Goal of the exercise:
Copy the data below with "locality" swapped for "site" and every other word left as it is. Leave out the pictures.

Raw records

▼▼▼

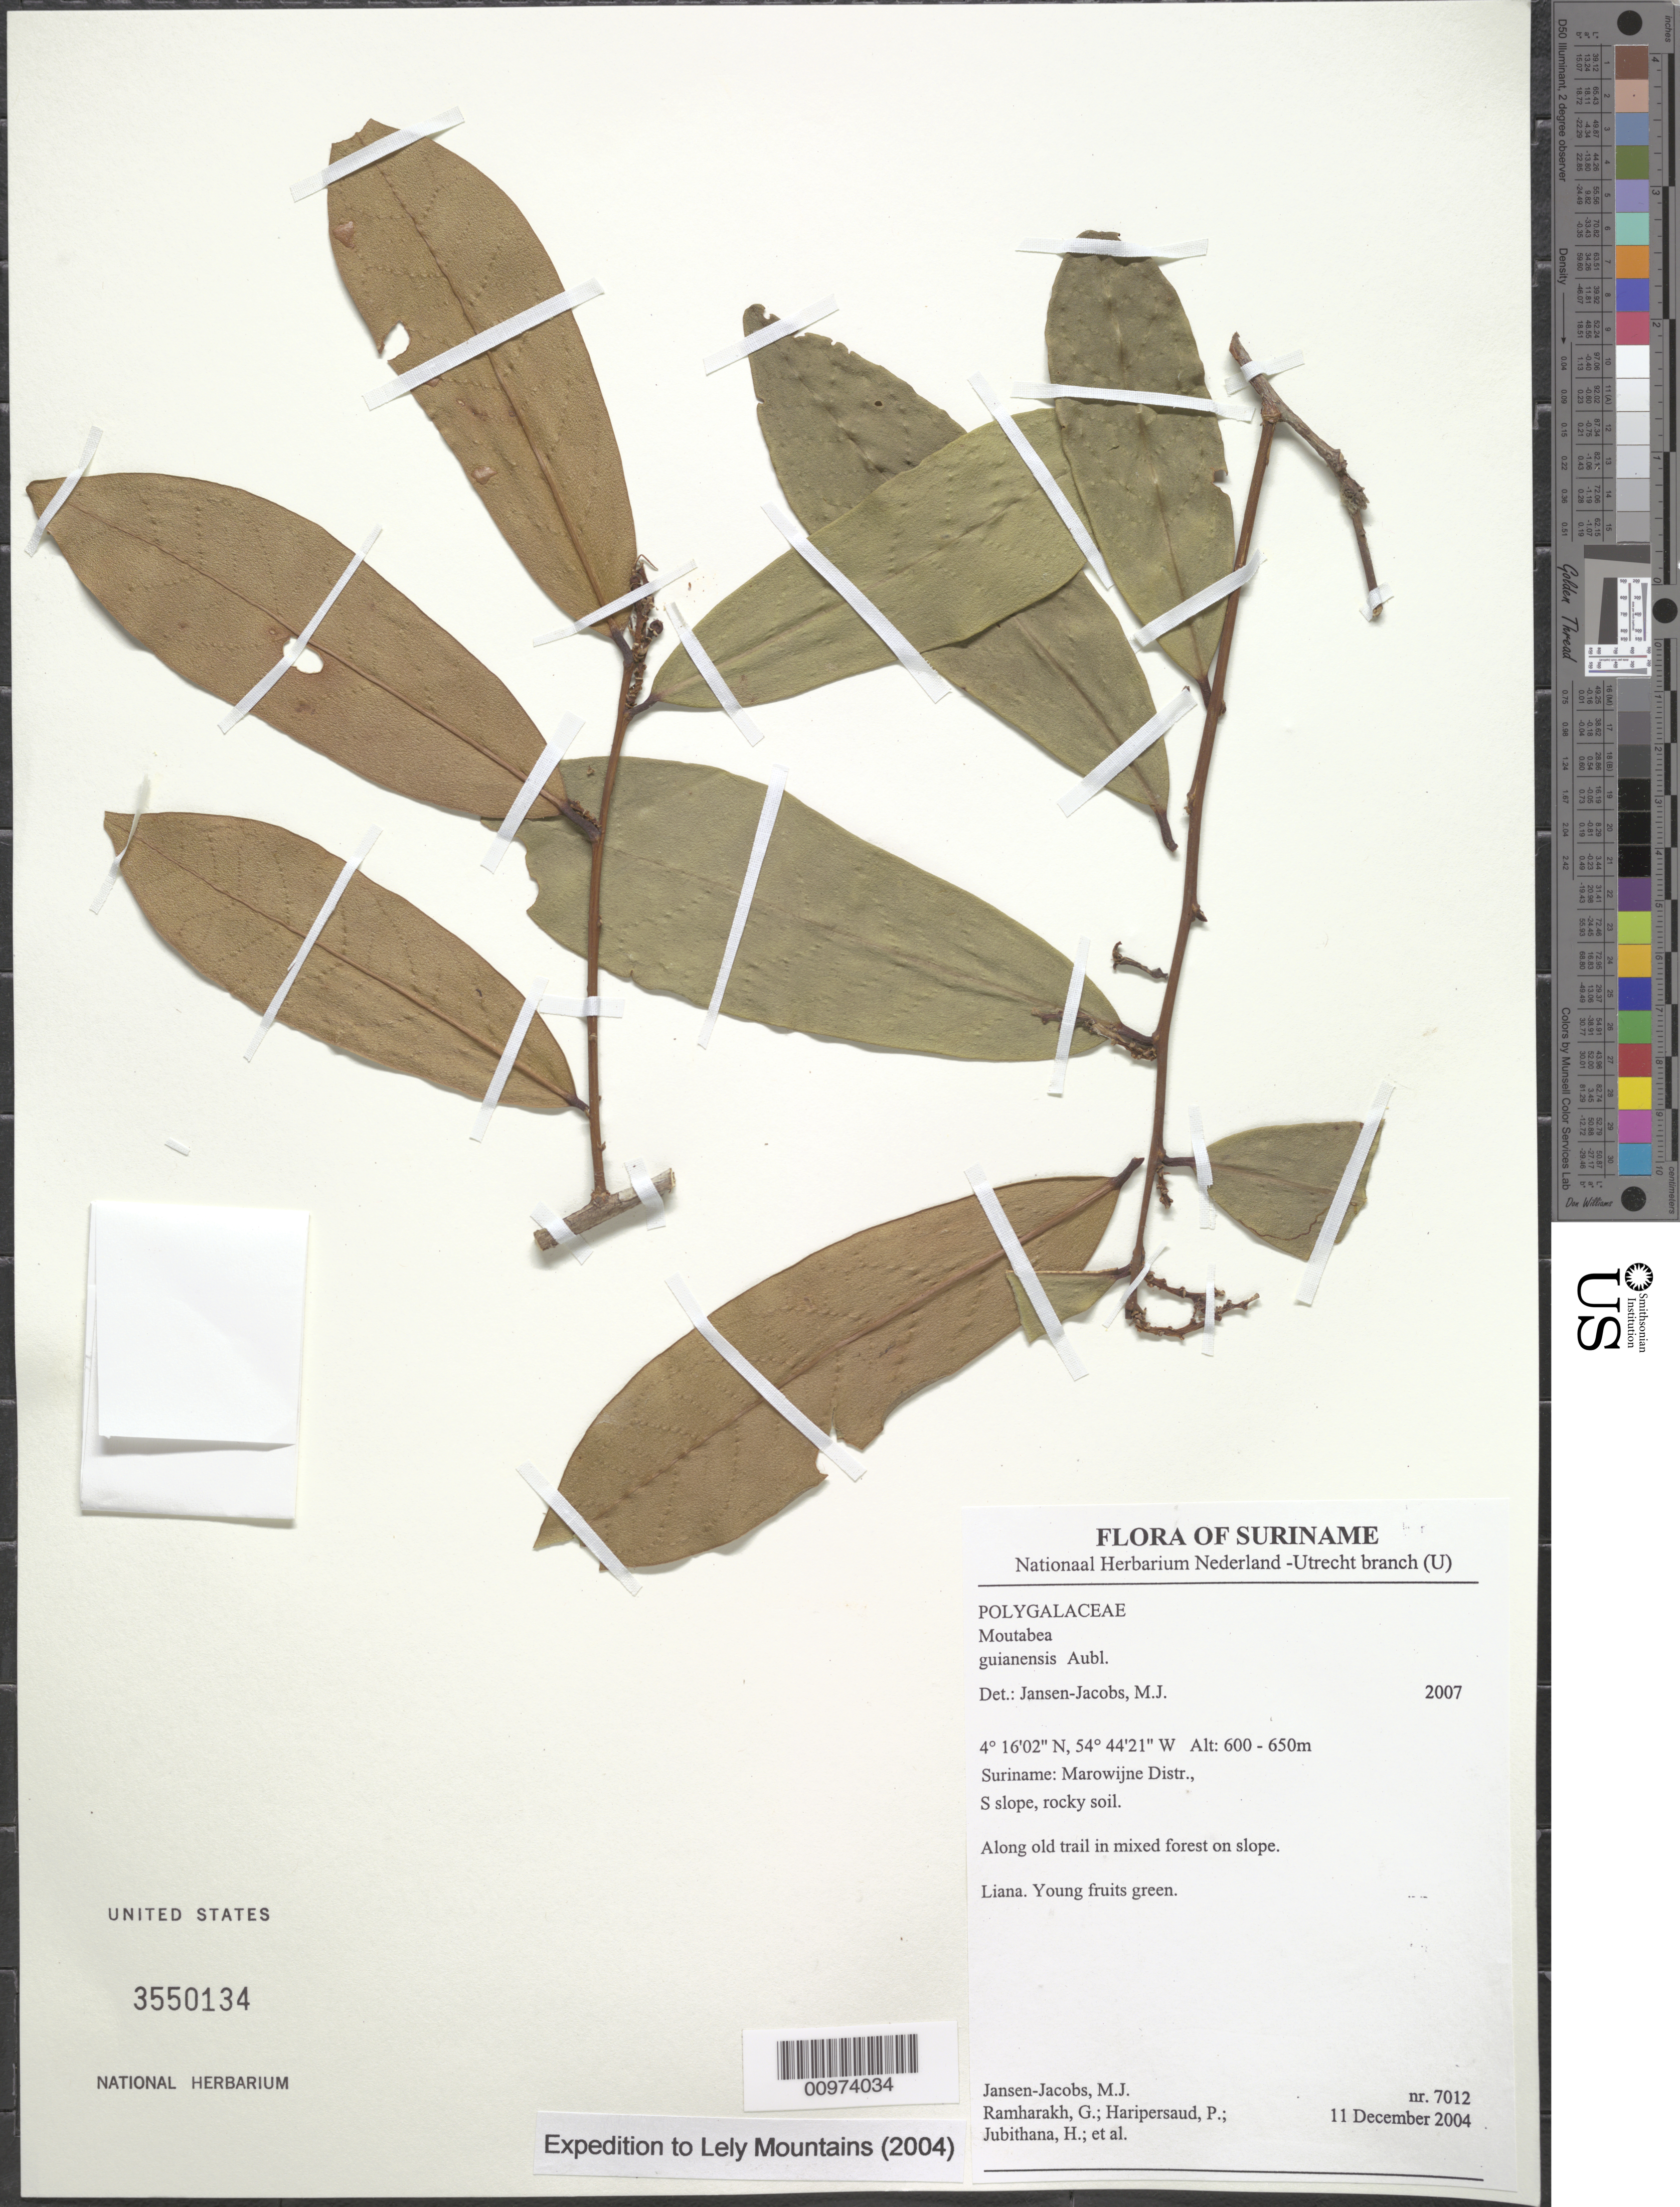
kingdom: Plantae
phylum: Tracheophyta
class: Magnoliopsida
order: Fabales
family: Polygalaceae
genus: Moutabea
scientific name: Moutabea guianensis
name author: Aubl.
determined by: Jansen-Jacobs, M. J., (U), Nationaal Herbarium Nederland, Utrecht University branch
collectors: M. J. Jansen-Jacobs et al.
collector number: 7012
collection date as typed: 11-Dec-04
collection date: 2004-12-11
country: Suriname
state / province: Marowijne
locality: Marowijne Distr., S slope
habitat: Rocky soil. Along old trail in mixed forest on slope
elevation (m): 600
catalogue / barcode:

▲▲▲

Answer below:
kingdom: Plantae
phylum: Tracheophyta
class: Magnoliopsida
order: Fabales
family: Polygalaceae
genus: Moutabea
scientific name: Moutabea guianensis
name author: Aubl.
determined by: Jansen-Jacobs, M. J., (U), Nationaal Herbarium Nederland, Utrecht University branch
collectors: M. J. Jansen-Jacobs et al.
collector number: 7012
collection date as typed: 11-Dec-04
collection date: 2004-12-11
country: Suriname
state / province: Marowijne
site: Marowijne Distr., S slope
habitat: Rocky soil. Along old trail in mixed forest on slope
elevation (m): 600
catalogue / barcode:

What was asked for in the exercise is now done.